━━━━━ Supplied material

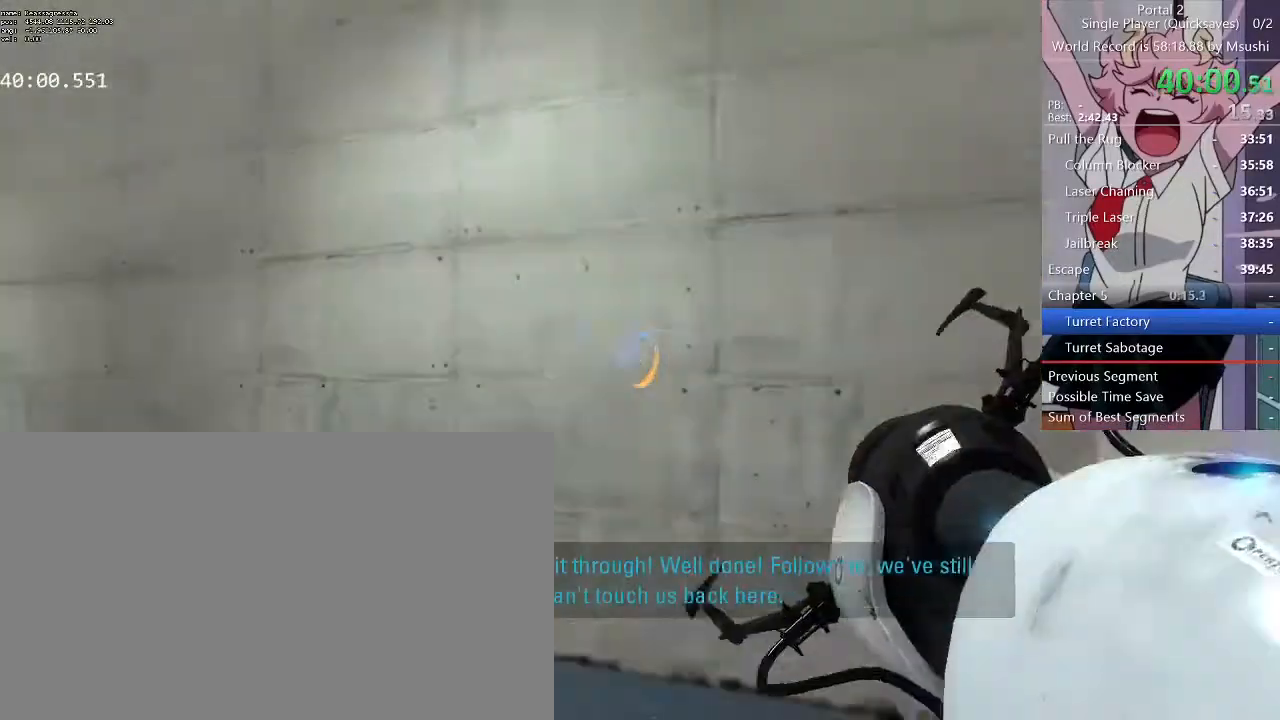
{"keys": [], "mouse": ["right"], "events": [[34, "w", "down"], [234, "w", "up"], [500, "mouse_right", "down"]]}
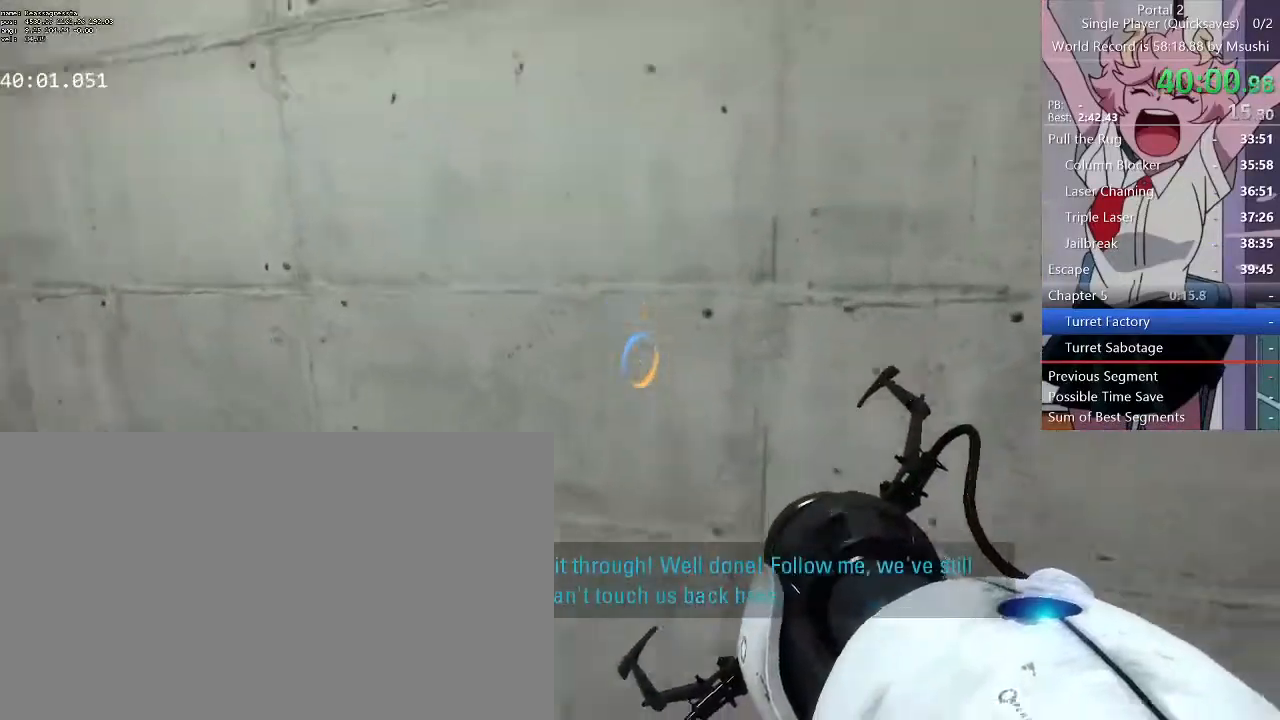
{"keys": [], "mouse": [], "events": [[167, "mouse_right", "up"], [234, "a", "down"], [267, "a", "up"]]}
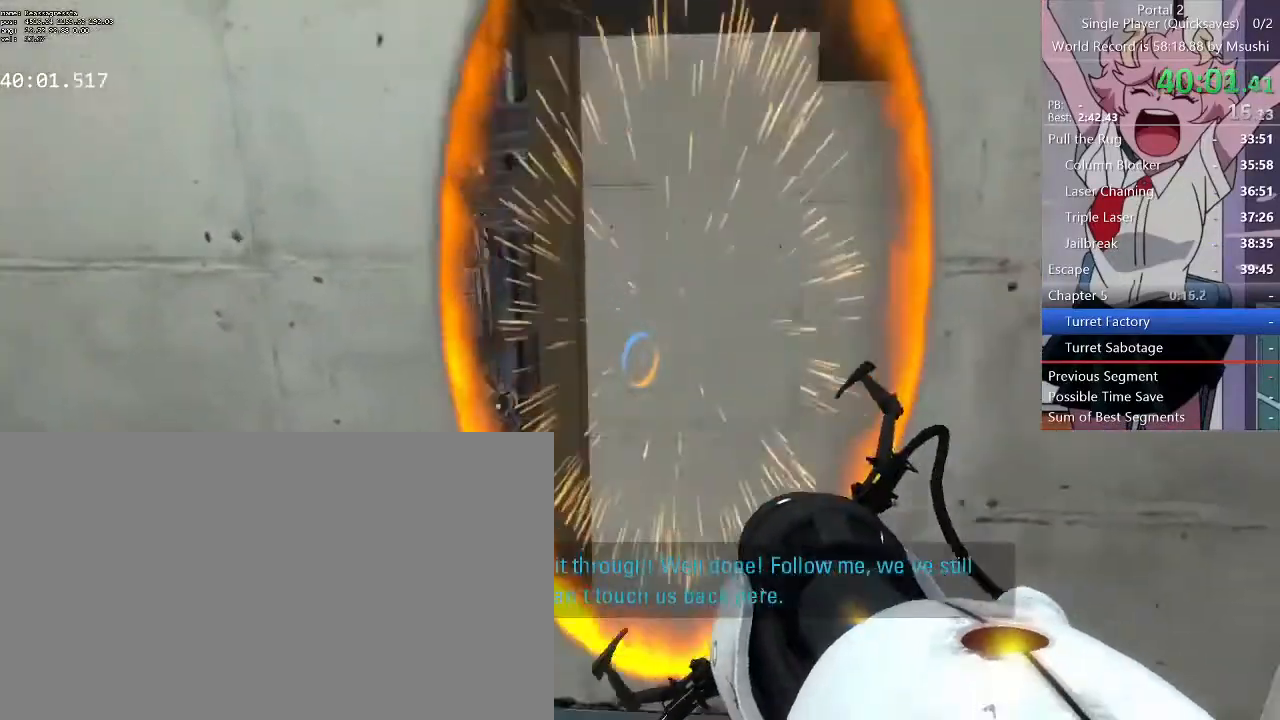
{"keys": ["w"], "mouse": [], "events": [[500, "w", "down"]]}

━━━━━━━━━━

= What you should do =
Transcribe the lines above exactly, setting aside any picture among them.

= Result =
{"keys": [], "mouse": ["right"], "events": [[34, "w", "down"], [234, "w", "up"], [500, "mouse_right", "down"]]}
{"keys": [], "mouse": [], "events": [[167, "mouse_right", "up"], [234, "a", "down"], [267, "a", "up"]]}
{"keys": ["w"], "mouse": [], "events": [[500, "w", "down"]]}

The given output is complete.